Imagine teaching at the school that not only you attended as a child, but where your mother went to school and was the drum major. “I understand and appreciate the culture of excellence that has been established at The King’s Academy (TKA),” says Wes Lowe. “My heritage and ties to the band program here inspire and motivate me to lead the program in a way that continues to have life-changing impact on my students. I love teaching at TKA and want to uphold the legacy of the instrumental arts program.”
One way Lowe is doing this is by increasing band enrollment numbers. “Teaching at a K-12 school that is housed on one campus has some great benefits, such as being able to streamline the program so I can be involved in each band class,” he explains.
Lowe schedules performance trips to Disney World, Atlanta and Boston to provide motivation and incentives for his middle and high school students. “But the key to have a successful program is to have a strong beginning band program,” he says. “I took the lead in these classes and opened up band instruction for 4th-grade students for the first time. With research and study, I implemented proper fundamentals and training to these beginner band students all while making the class fun and enjoyable.”
Another area that has really taken off at TKA is the jazz program. Lowe credits this growth to three things: 1) He sets the bar for his students to perform at a professional level. “We take recordings of professional jazz bands and aim to play and perform at that level,” he says. 2) “Night of Jazz” concerts are scheduled throughout the school year where the jazz ensemble performs 14 or more jazz charts to sold-out audiences. Special guest artists like Duffy Jackson and Wayne Bergeron have performed with the band. 3) The jazz band consistently performs for the community. “This is a vital part of the program. Performing at retirement communities, charitable events and downtown marketplaces allows us to share the joy of music, and it opens the eyes and minds of my students to fully realize the power and impact that music can have on people,” Lowe says.
Lowe also spends time planning for the marching band’s halftime shows. “My goal with my halftime show is to produce a show that is modern and contemporary while creating an experience that isn’t typical for a high school marching band,” Lowe says. “I plan to the strengths of my program, which change each year. This year, I have an amazing singer, so I designed the show around her.”

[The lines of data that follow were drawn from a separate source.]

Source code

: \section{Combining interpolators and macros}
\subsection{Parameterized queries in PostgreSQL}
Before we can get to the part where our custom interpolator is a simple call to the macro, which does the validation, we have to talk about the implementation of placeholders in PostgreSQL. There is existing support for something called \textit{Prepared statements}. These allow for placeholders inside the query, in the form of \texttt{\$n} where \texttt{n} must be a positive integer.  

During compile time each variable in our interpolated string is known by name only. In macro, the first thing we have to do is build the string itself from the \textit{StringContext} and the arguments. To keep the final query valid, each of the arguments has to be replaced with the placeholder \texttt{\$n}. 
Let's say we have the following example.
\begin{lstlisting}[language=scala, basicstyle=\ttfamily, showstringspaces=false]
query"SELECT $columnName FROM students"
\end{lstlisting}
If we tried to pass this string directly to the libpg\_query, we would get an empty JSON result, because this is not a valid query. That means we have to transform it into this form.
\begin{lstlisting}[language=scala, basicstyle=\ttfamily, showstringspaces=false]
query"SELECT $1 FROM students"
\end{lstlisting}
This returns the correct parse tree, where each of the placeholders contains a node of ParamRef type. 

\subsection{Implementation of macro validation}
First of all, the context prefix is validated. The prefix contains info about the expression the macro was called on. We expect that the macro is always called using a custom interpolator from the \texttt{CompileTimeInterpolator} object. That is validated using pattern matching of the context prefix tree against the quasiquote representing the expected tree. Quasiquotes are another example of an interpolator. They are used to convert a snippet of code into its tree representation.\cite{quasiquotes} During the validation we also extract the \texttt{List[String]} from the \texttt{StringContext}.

The show included pyrotechnics, a specially choreographed dance routine and costumes that fit the style of the music. “I knew we would be compared to a Super Bowl halftime show because that is the standard and level that we aim to achieve,” Lowe says. “This was the first year we did a performance like this, and it surprised and shocked the audience in an impressive way. But next year might be completely different, and I am completely fine with that because it allows me to be creative and modern with my approach and design.”